### [DO WYKONANIA]
Przytocz dosłownie wszystkie poniższe wpisy, pomijając w odpowiedzi obrazy.

### [SUROWE WPISY]
----------

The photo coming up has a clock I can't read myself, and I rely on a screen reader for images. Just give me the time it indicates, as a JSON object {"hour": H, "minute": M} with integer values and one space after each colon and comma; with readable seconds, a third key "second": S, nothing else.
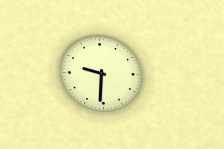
{"hour": 9, "minute": 31}
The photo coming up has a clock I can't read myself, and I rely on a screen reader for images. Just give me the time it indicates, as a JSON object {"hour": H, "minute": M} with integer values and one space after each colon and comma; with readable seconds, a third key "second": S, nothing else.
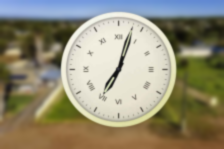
{"hour": 7, "minute": 3}
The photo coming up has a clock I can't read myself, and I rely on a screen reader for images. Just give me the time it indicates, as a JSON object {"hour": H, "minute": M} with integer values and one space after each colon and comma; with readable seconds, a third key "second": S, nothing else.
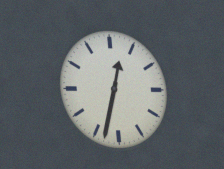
{"hour": 12, "minute": 33}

----------

### [ROZWIĄZANIE ZADANIA]
The photo coming up has a clock I can't read myself, and I rely on a screen reader for images. Just give me the time it indicates, as a JSON object {"hour": H, "minute": M} with integer values and one space after each colon and comma; with readable seconds, a third key "second": S, nothing else.
{"hour": 9, "minute": 31}
The photo coming up has a clock I can't read myself, and I rely on a screen reader for images. Just give me the time it indicates, as a JSON object {"hour": H, "minute": M} with integer values and one space after each colon and comma; with readable seconds, a third key "second": S, nothing else.
{"hour": 7, "minute": 3}
The photo coming up has a clock I can't read myself, and I rely on a screen reader for images. Just give me the time it indicates, as a JSON object {"hour": H, "minute": M} with integer values and one space after each colon and comma; with readable seconds, a third key "second": S, nothing else.
{"hour": 12, "minute": 33}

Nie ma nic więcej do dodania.